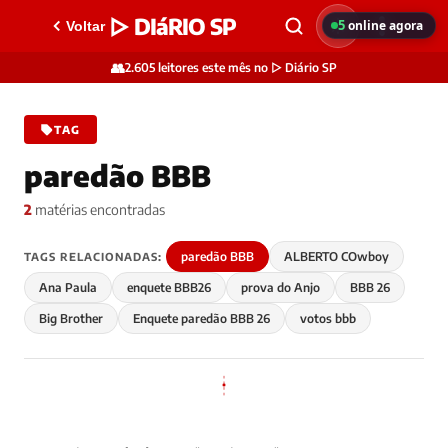
▷ DIáRIO SP
5
online agora
Voltar
👥
2.605 leitores este mês no ▷ Diário SP
TAG
paredão BBB
2
matérias encontradas
paredão BBB
ALBERTO COwboy
TAGS RELACIONADAS:
Ana Paula
enquete BBB26
prova do Anjo
BBB 26
Big Brother
Enquete paredão BBB 26
votos bbb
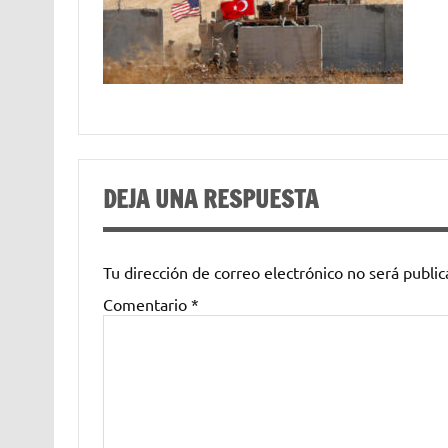
DEJA UNA RESPUESTA
Tu dirección de correo electrónico no será public
Comentario
*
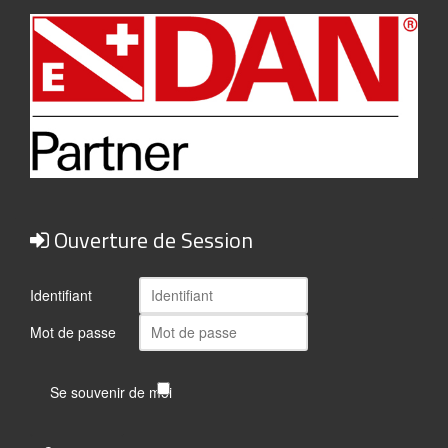
Ouverture de Session
Identifiant
Mot de passe
Se souvenir de moi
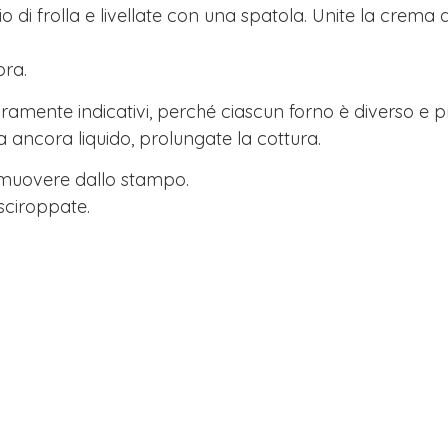
o di frolla e livellate con una spatola. Unite la crem
ora.
amente indicativi, perché ciascun forno è diverso e pr
a ancora liquido, prolungate la cottura.
imuovere dallo stampo.
sciroppate.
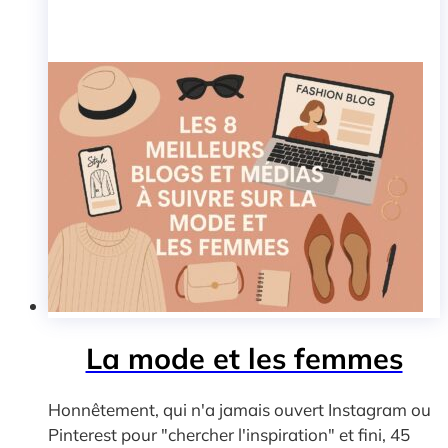
La mode et les femmes
Honnêtement, qui n'a jamais ouvert Instagram ou
Pinterest pour "chercher l'inspiration" et fini, 45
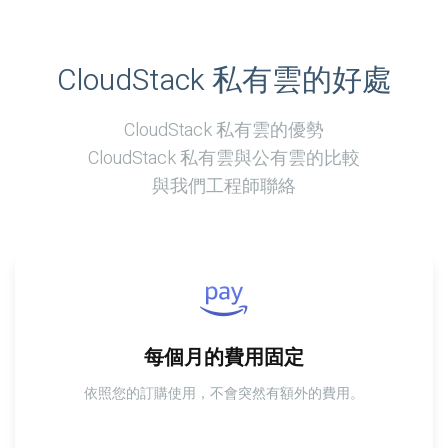
CloudStack 私有雲的好處
CloudStack 私有雲的優勢
CloudStack 私有雲與公有雲的比較
與我們工程師聯絡
每個月的費用固定
依照您的訂購使用，不會突然有額外的費用。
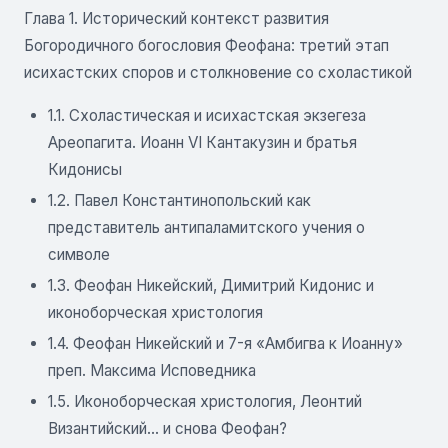
Глава 1. Исторический контекст развития
Богородичного богословия Феофана: третий этап
исихастских споров и столкновение со схоластикой
1.1. Схоластическая и исихастская экзегеза
Ареопагита. Иоанн VI Кантакузин и братья
Кидонисы
1.2. Павел Константинопольский как
представитель антипаламитского учения о
символе
1.3. Феофан Никейский, Димитрий Кидонис и
иконоборческая христология
1.4. Феофан Никейский и 7-я «Амбигва к Иоанну»
преп. Максима Исповедника
1.5. Иконоборческая христология, Леонтий
Византийский... и снова Феофан?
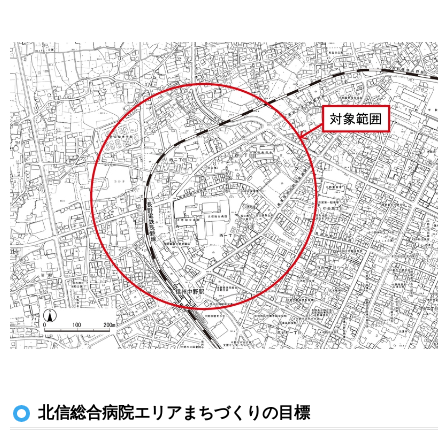
北信総合病院エリアまちづくりの目標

++++++

Your answer must be the lines from the one containing "Богородичного богословия Феофана: третий этап" through the last line of the listing above, restated word for word, with no pictures.

Богородичного богословия Феофана: третий этап
исихастских споров и столкновение со схоластикой
1.1. Схоластическая и исихастская экзегеза
Ареопагита. Иоанн VI Кантакузин и братья
Кидонисы
1.2. Павел Константинопольский как
представитель антипаламитского учения о
символе
1.3. Феофан Никейский, Димитрий Кидонис и
иконоборческая христология
1.4. Феофан Никейский и 7-я «Амбигва к Иоанну»
преп. Максима Исповедника
1.5. Иконоборческая христология, Леонтий
Византийский... и снова Феофан?
北信総合病院エリアまちづくりの目標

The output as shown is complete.